Die Sandkirche

In der zweiten Hälfte des 13. Jahrhunderts lagen, wie gar manchmal schon, fremde Krieger vor den Toren Aschaffenburgs. Eines Tages nun sahen sie zwischen Gebüsch drei wunderschöne weiße Lilien blühen. Sie pflückten sie ab, waren aber nicht wenig verwundert, als am nächsten Morgen an der gleichen Stelle wieder drei Lilien in herrlicher Blüte standen. Sie brachen sie wieder ab, aber ihr Staunen ward noch größer, als sie am nächsten Tage genau am selben Platz abermals drei Lilien erblickten von schneeweißer Pracht. Ei, dachten die Kriegsleute, von dieser Art Lilien nehmen wir Zwiebeln mit in unsere Heimat und pflanzen sie dort ein. Sie gruben den Boden auf - und, wie seltsam! Sie fanden darin keine Zwiebeln, wie sie geglaubt hatten, sondern ein Muttergottesbild. Mehrere Aschaffenburger Einwohner liefen herzu und trugen das Bild in die Stiftskirche. Allein am anderen Morgen befand es sich wieder dort, wo es ausgegraben worden war. Es wurde jetzt eine Kapelle darüber gebaut, die sich jedoch in wenigen Jahren als viel zu klein erwies. Denn es kamen immer mehr Leute, um vor dem wundertätigen Bild zu beten. So wurde dann im Jahre 1273 eine größere Kirche, "Die Sandkirche zur weißen Lilie", erbaut. Bei einer späteren Erneuerung bezog man den Turm der Stadtbefestigung an der Sandpforte mit ein und versah die Kirche mit einem Glockenturm. Der Hochaltar befindet sich an der Stelle, wo einst das Bild aufgefunden wurde. Es ist in keinerlei Weise verändert, beziehungsweise umgestaltet worden, sondern sieht gerade noch so aus, wie es seinerzeit aus der Erde genommen wurde. Einmal wollte man es durch einen Anstrich verschönern, doch der fiel gleich wieder ab.

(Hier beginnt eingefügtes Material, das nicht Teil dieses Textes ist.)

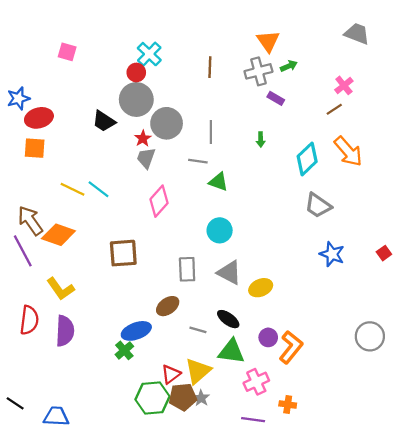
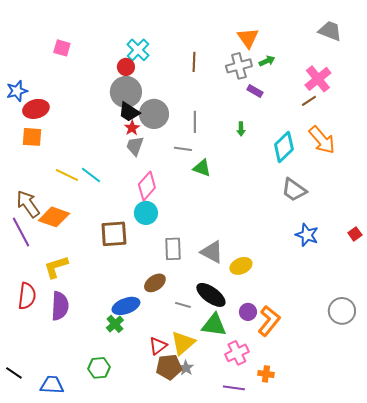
pink cross: (344, 85) -> (318, 79), size x1.5
black trapezoid: (104, 121) -> (129, 112), moved
cyan circle: (220, 230) -> (146, 213), moved
yellow L-shape: (61, 289) -> (56, 267), turned 108
black ellipse: (228, 319) -> (211, 295), size x1.4
green hexagon: (152, 398) -> (99, 368), moved, size x0.7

Heute noch knien fromme Leute vor dem Bild der Muttergottes und bitten in schweren Anliegen um einen guten Rat. Die heilige Maria in der Sandkirche wird deshalb allgemein auch "die Mutter Gottes vom guten Rat" genannt.

Quelle: Spessart-Sagen, Valentin Pfeifer, Aschaffenburg 1948, S. 17.